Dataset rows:
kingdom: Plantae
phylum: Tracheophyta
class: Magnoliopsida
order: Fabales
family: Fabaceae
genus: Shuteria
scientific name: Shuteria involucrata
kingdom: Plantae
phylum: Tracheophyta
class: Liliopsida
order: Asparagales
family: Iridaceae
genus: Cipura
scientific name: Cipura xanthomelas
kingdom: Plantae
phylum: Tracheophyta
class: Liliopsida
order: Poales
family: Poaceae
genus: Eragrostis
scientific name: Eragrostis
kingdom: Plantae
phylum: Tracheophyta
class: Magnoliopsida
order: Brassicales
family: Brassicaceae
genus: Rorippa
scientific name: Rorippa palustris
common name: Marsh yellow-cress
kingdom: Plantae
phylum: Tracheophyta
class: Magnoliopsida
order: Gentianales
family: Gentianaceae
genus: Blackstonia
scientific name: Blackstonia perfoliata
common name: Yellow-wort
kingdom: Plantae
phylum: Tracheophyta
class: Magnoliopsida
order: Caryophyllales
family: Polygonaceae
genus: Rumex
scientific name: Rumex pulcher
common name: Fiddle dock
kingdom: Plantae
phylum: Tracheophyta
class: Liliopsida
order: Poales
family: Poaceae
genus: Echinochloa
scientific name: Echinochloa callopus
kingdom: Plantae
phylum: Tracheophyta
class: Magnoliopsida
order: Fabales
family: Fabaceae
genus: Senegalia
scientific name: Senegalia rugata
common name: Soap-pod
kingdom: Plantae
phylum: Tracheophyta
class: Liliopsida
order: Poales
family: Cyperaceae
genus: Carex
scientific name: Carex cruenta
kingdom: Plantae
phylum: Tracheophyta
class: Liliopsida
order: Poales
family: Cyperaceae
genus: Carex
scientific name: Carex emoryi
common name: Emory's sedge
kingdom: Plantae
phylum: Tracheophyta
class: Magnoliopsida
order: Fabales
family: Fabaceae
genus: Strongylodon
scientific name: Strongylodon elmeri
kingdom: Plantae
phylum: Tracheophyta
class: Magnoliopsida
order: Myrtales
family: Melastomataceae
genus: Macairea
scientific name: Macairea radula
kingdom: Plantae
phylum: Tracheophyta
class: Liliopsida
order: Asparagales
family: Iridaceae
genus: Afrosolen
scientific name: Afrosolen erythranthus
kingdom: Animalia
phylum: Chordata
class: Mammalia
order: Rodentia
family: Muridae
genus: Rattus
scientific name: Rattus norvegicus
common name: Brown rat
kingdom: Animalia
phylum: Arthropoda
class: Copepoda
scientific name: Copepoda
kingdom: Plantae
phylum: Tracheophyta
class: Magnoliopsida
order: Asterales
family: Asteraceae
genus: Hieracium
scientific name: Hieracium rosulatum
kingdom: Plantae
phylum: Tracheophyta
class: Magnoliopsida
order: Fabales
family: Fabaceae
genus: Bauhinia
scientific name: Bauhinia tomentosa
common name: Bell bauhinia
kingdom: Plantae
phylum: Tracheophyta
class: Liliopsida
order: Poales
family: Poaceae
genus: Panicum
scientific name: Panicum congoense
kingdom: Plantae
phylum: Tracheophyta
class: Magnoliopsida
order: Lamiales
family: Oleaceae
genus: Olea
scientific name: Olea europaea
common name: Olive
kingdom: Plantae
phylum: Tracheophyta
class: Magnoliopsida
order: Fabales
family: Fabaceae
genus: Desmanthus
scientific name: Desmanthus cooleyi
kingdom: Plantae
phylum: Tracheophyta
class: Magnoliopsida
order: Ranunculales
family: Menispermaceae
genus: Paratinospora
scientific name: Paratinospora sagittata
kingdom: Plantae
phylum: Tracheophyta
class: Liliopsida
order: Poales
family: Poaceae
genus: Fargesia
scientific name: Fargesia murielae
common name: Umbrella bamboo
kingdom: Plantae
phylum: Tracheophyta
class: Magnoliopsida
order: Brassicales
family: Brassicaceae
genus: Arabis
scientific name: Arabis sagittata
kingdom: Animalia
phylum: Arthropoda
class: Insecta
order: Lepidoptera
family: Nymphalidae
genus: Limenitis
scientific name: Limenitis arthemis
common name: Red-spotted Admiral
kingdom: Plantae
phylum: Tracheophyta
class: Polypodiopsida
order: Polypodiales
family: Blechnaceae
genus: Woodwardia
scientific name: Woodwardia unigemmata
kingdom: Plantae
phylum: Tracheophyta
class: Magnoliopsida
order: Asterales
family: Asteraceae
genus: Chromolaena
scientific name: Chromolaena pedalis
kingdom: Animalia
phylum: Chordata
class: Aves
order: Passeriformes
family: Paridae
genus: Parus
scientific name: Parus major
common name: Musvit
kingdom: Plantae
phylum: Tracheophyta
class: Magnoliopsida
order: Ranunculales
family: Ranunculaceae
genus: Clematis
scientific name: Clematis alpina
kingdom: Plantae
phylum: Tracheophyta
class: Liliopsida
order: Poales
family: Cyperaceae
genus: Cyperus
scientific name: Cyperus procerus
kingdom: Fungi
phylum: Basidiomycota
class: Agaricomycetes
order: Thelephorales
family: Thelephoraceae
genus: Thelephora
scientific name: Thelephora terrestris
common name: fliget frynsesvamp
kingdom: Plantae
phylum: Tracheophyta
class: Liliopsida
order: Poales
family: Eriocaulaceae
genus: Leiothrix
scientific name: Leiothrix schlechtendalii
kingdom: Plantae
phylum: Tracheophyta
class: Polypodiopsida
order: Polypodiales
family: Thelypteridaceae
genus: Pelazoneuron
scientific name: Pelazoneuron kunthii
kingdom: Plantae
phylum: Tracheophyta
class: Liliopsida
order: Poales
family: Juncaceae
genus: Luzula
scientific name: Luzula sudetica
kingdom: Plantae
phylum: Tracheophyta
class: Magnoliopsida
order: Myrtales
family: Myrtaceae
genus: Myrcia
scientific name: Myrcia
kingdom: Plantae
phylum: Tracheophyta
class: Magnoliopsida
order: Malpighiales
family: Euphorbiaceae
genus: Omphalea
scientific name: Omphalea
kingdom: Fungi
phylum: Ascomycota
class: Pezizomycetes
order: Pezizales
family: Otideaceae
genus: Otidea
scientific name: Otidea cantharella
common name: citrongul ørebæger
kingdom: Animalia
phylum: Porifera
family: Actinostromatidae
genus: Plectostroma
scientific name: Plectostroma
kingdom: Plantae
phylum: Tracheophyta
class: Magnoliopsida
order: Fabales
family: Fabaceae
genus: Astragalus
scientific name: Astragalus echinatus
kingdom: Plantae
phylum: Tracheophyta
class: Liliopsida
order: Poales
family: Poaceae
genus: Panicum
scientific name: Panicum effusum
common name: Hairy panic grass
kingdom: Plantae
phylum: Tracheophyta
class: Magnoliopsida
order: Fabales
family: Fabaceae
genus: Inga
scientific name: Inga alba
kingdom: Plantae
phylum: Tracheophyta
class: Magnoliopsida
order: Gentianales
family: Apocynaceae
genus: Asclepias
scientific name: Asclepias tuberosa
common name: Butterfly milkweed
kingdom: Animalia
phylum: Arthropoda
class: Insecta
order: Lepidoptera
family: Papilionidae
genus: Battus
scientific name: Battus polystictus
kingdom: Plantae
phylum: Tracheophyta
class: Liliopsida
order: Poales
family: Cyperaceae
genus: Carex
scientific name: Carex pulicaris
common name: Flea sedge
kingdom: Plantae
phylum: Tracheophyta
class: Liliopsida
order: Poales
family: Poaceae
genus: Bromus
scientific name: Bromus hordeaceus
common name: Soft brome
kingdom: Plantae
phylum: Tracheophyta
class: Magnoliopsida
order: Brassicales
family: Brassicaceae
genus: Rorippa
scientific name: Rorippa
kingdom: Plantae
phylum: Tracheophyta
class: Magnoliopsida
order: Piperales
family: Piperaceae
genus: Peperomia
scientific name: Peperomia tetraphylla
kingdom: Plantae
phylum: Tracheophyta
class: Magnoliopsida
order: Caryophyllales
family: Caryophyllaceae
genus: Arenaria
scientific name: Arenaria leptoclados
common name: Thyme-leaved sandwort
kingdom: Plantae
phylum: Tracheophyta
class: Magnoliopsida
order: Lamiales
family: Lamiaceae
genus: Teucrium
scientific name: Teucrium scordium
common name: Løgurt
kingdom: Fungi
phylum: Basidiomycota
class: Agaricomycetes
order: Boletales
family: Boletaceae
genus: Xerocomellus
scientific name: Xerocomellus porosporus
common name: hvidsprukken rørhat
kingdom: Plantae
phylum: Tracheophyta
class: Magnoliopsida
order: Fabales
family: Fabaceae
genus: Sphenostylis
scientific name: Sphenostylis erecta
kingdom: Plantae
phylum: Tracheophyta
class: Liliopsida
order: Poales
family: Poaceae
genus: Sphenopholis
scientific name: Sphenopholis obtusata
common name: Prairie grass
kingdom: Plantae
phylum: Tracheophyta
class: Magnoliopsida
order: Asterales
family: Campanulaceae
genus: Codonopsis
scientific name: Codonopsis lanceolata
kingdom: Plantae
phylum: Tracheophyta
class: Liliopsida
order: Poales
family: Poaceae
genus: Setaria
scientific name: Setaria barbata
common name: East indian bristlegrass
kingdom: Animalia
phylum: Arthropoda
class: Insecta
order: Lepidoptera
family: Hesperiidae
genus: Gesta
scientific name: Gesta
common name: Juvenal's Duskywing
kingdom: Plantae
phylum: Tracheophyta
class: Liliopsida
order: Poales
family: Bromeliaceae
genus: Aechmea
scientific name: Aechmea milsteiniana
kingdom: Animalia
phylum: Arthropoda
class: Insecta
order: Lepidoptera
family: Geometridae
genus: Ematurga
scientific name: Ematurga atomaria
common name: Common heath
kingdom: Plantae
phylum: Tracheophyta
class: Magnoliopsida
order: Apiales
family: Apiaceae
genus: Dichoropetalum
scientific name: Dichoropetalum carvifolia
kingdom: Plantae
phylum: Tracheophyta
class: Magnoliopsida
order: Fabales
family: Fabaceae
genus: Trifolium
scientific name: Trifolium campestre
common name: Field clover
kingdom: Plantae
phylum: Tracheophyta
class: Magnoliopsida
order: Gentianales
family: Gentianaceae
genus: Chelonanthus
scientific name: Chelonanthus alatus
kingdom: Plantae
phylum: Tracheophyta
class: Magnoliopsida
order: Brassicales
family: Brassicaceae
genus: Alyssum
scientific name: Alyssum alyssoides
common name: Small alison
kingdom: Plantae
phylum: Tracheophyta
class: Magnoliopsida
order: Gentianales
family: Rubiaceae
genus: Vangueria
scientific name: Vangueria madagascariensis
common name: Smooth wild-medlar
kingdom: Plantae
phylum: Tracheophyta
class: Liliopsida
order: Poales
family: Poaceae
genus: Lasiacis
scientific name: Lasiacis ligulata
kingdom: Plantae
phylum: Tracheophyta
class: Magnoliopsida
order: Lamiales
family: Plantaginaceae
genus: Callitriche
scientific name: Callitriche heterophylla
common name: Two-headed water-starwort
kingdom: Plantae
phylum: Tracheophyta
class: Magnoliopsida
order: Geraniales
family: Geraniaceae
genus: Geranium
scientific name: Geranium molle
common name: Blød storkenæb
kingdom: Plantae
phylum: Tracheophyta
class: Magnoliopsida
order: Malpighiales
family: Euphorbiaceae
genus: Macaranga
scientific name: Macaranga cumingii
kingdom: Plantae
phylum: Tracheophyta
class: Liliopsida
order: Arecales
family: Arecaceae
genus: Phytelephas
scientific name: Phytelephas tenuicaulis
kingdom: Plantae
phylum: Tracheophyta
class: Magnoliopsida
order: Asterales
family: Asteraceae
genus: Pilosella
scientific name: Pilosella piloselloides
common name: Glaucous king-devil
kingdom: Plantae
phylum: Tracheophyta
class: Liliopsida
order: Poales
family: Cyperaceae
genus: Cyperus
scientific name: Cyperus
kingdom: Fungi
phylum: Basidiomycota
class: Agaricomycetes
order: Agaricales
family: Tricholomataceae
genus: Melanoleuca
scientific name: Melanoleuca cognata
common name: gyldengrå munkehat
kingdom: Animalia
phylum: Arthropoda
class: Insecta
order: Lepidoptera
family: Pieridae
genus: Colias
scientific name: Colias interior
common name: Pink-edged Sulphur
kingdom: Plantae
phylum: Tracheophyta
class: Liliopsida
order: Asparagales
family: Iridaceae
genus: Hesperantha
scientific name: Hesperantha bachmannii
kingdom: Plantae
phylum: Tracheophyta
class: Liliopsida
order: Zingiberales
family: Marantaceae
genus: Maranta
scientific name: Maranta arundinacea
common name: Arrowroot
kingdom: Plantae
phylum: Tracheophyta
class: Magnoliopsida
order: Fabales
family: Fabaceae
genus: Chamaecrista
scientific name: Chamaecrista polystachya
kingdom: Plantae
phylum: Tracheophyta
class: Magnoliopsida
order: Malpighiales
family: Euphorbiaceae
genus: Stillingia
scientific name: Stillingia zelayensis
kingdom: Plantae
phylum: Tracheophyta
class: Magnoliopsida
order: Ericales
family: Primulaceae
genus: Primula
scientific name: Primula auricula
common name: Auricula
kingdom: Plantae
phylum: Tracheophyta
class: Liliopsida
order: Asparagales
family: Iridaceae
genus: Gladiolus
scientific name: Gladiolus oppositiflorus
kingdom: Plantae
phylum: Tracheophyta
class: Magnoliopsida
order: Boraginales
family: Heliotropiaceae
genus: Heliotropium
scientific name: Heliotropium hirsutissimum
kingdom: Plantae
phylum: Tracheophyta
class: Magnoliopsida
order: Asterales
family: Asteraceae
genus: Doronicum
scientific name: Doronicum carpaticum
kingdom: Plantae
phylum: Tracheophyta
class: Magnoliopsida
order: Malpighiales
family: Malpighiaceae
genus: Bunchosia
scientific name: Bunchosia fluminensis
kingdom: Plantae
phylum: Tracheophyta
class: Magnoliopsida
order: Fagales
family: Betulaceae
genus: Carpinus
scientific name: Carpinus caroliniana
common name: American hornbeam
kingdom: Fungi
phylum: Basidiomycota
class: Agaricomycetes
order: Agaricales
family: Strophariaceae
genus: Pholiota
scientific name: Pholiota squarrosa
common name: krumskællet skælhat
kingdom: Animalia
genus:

Exercise instructions | Copy the lines of the material above verbatim, starting at the line that contains "family: Plantaginaceae" and ending at the line that contains "scientific name: Geranium molle", with both of those lines included.

Exercise response |
family: Plantaginaceae
genus: Callitriche
scientific name: Callitriche heterophylla
common name: Two-headed water-starwort
kingdom: Plantae
phylum: Tracheophyta
class: Magnoliopsida
order: Geraniales
family: Geraniaceae
genus: Geranium
scientific name: Geranium molle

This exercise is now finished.